Reagent dipsticks and immunoassays have been used in medical clinics for decades in connection with methods for rapidly diagnosing health conditions at the point of care. In a clinical environment, dipsticks have been used for the diagnosis of urinary tract infections, preeclampsia, proteinuria, dehydration, diabetes, internal bleeding and liver problems. As is known, dipsticks are laminated sheets of paper containing reagents that change color when exposed to an analyte solution. Each reagent test pad on the dipstick is chemically treated with a compound that is known to change color in the presence of particular reactants. For example in the context of urinalysis, the dipstick will typically include reagent pads for detecting or measuring analytes present in a biological sample such as urine, including glucose, bilirubin, ketones, specific gravity, blood, pH, protein, urobilirubin, nitrite, leukocytes, microalbumin and creatinin.
The magnitude of this color change is proportional to analyte concentration in the patient fluid. Dipsticks are typically interpreted with the naked eye by comparing the test strip against a colored reference chart. However, such color comparison can cause user confusion and error, for several reasons including changes in ambient lighting, and that a significant portion of the population has impaired color vision.
Automatic methods and apparatus for interpreting test results of dipsticks and immunoassays, which have been exposed to a sample solution, are known in the art. For example, U.S. Patent Application Publication No. 2012/63652 to Chen and all (hereinafter “the '652 publication”) discloses a method for color-based reaction testing of biological materials, albeit in an un-calibrated environment, by capturing a digital image of both a test strip and a colored reference chart side by side in a single image. The test results for the test strip are automatically obtained by performing simple color matching between the reacted regions of the test strip and the color reference chart to determine analyte concentration of the biological material.
When employing the method disclosed by the '652 publication, a user must properly align the test strip and the color reference chart before capturing the digital image. Therefore, a user must come into contact with the exposed test strip, after it is soiled by biological samples, such as urine, blood, or feces, and place it in an appropriate position relative to the color reference chart. Therefore, to assist in placement of the test strip and/or chart, automatic interpretation apparatus often include an additional positioning element, such as a box or carpet, to position both the test strips and the chart in the correct orientation.
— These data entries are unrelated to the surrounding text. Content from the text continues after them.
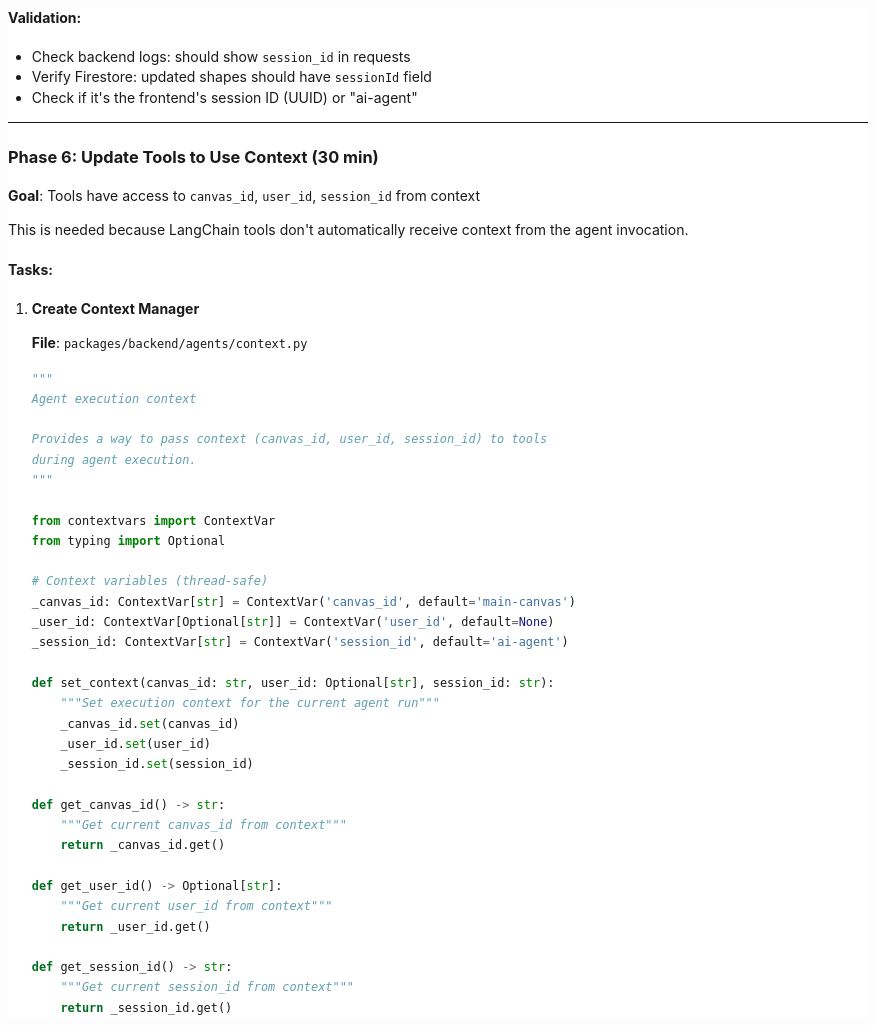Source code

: #### Validation:

- Check backend logs: should show `session_id` in requests
- Verify Firestore: updated shapes should have `sessionId` field
- Check if it's the frontend's session ID (UUID) or "ai-agent"

---

### Phase 6: Update Tools to Use Context (30 min)

**Goal**: Tools have access to `canvas_id`, `user_id`, `session_id` from context

This is needed because LangChain tools don't automatically receive context from the agent invocation.

#### Tasks:

1. **Create Context Manager**
   
   **File**: `packages/backend/agents/context.py`
   
   ```python
   """
   Agent execution context
   
   Provides a way to pass context (canvas_id, user_id, session_id) to tools
   during agent execution.
   """
   
   from contextvars import ContextVar
   from typing import Optional
   
   # Context variables (thread-safe)
   _canvas_id: ContextVar[str] = ContextVar('canvas_id', default='main-canvas')
   _user_id: ContextVar[Optional[str]] = ContextVar('user_id', default=None)
   _session_id: ContextVar[str] = ContextVar('session_id', default='ai-agent')
   
   def set_context(canvas_id: str, user_id: Optional[str], session_id: str):
       """Set execution context for the current agent run"""
       _canvas_id.set(canvas_id)
       _user_id.set(user_id)
       _session_id.set(session_id)
   
   def get_canvas_id() -> str:
       """Get current canvas_id from context"""
       return _canvas_id.get()
   
   def get_user_id() -> Optional[str]:
       """Get current user_id from context"""
       return _user_id.get()
   
   def get_session_id() -> str:
       """Get current session_id from context"""
       return _session_id.get()
   ```
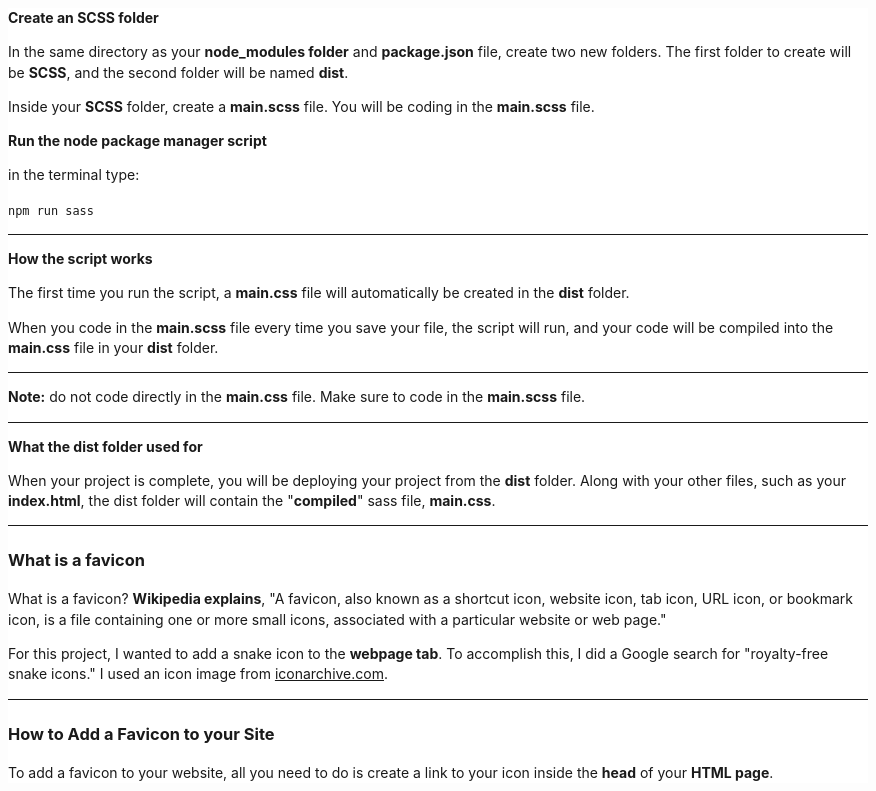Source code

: 
**Create an SCSS folder**

In the same directory as your **node_modules folder** and **package.json** file, create two new folders. The first folder to create will be **SCSS**, and the second folder will be named **dist**.

Inside your **SCSS** folder, create a **main.scss** file. You will be coding in the **main.scss** file.

**Run the node package manager script**

in the terminal type:

```
npm run sass
```

---

**How the script works**

The first time you run the script, a **main.css** file will automatically be created in the **dist** folder.

When you code in the **main.scss** file every time you save your file, the script will run, and your code will be compiled into the **main.css** file in your **dist** folder.

---

**Note:** do not code directly in the **main.css** file. Make sure to code in the **main.scss** file.

---

**What the dist folder used for**

When your project is complete, you will be deploying your project from the **dist** folder. Along with your other files, such as your **index.html**, the dist folder will contain the "**compiled**" sass file, **main.css**.

---

### What is a favicon

What is a favicon? **Wikipedia explains**, "A favicon, also known as a shortcut icon, website icon, tab icon, URL icon, or bookmark icon, is a file containing one or more small icons, associated with a particular website or web page."

For this project, I wanted to add a snake icon to the **webpage tab**. To accomplish this, I did a Google search for "royalty-free snake icons."  I used an icon image from [iconarchive.com](https://iconarchive.com/show/noto-emoji-animals-nature-icons-by-google/22285-snake-icon.html).

---

### How to Add a Favicon to your Site

To add a favicon to your website, all you need to do is create a link to your icon inside the **head** of your **HTML page**.
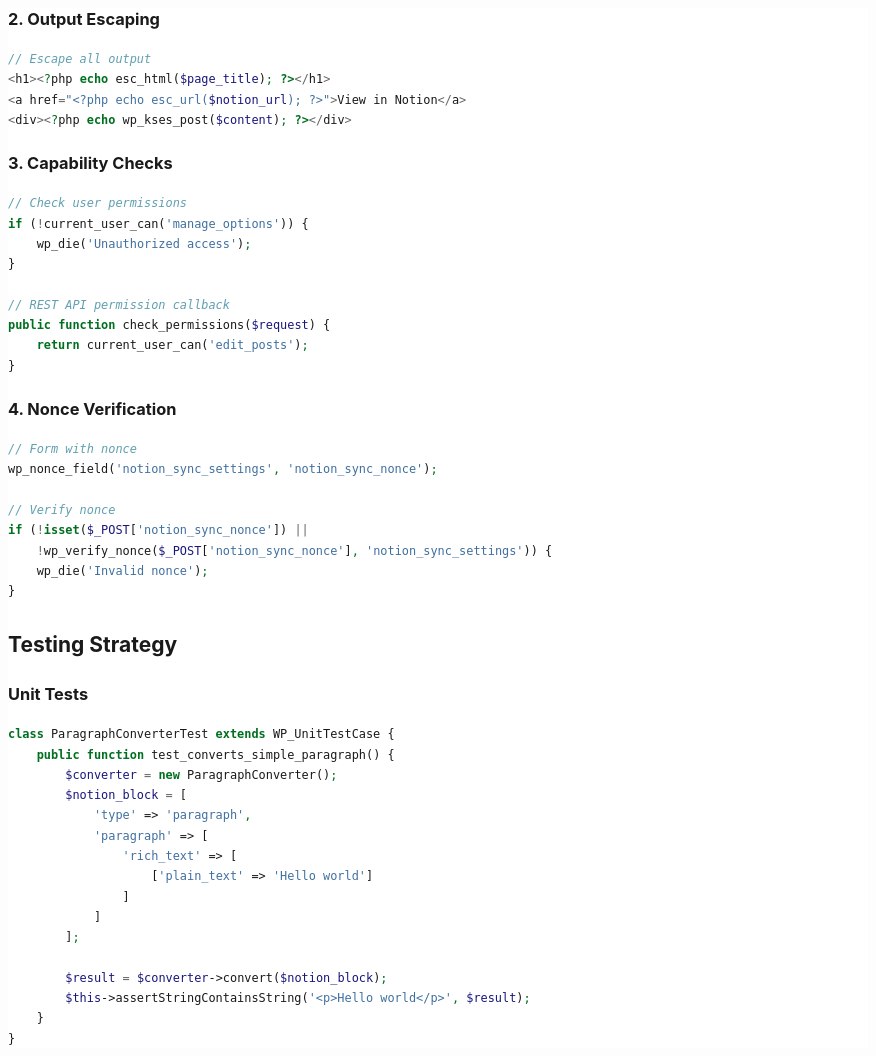 ### 2. Output Escaping

```php
// Escape all output
<h1><?php echo esc_html($page_title); ?></h1>
<a href="<?php echo esc_url($notion_url); ?>">View in Notion</a>
<div><?php echo wp_kses_post($content); ?></div>
```

### 3. Capability Checks

```php
// Check user permissions
if (!current_user_can('manage_options')) {
    wp_die('Unauthorized access');
}

// REST API permission callback
public function check_permissions($request) {
    return current_user_can('edit_posts');
}
```

### 4. Nonce Verification

```php
// Form with nonce
wp_nonce_field('notion_sync_settings', 'notion_sync_nonce');

// Verify nonce
if (!isset($_POST['notion_sync_nonce']) ||
    !wp_verify_nonce($_POST['notion_sync_nonce'], 'notion_sync_settings')) {
    wp_die('Invalid nonce');
}
```

## Testing Strategy

### Unit Tests
```php
class ParagraphConverterTest extends WP_UnitTestCase {
    public function test_converts_simple_paragraph() {
        $converter = new ParagraphConverter();
        $notion_block = [
            'type' => 'paragraph',
            'paragraph' => [
                'rich_text' => [
                    ['plain_text' => 'Hello world']
                ]
            ]
        ];

        $result = $converter->convert($notion_block);
        $this->assertStringContainsString('<p>Hello world</p>', $result);
    }
}
```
In view of the problems with presentably available methods for automatically reading test strips, there is a need for an automated testing method, which uses a digital image captured in an un-calibrated environment. The system or method should be configured to automatically calibrate the digital image to correct any color deficiencies, artifacts, or other ambiguities. The method should also automatically identify the relevant portions of the digital image, regardless of how the test strip and/or color reference are positioned in the digital image. Finally, the method should minimize manipulation of samples soiled with biological fluids. The presently invented method and system address these deficiencies of known automatic detection devices, systems, and methods.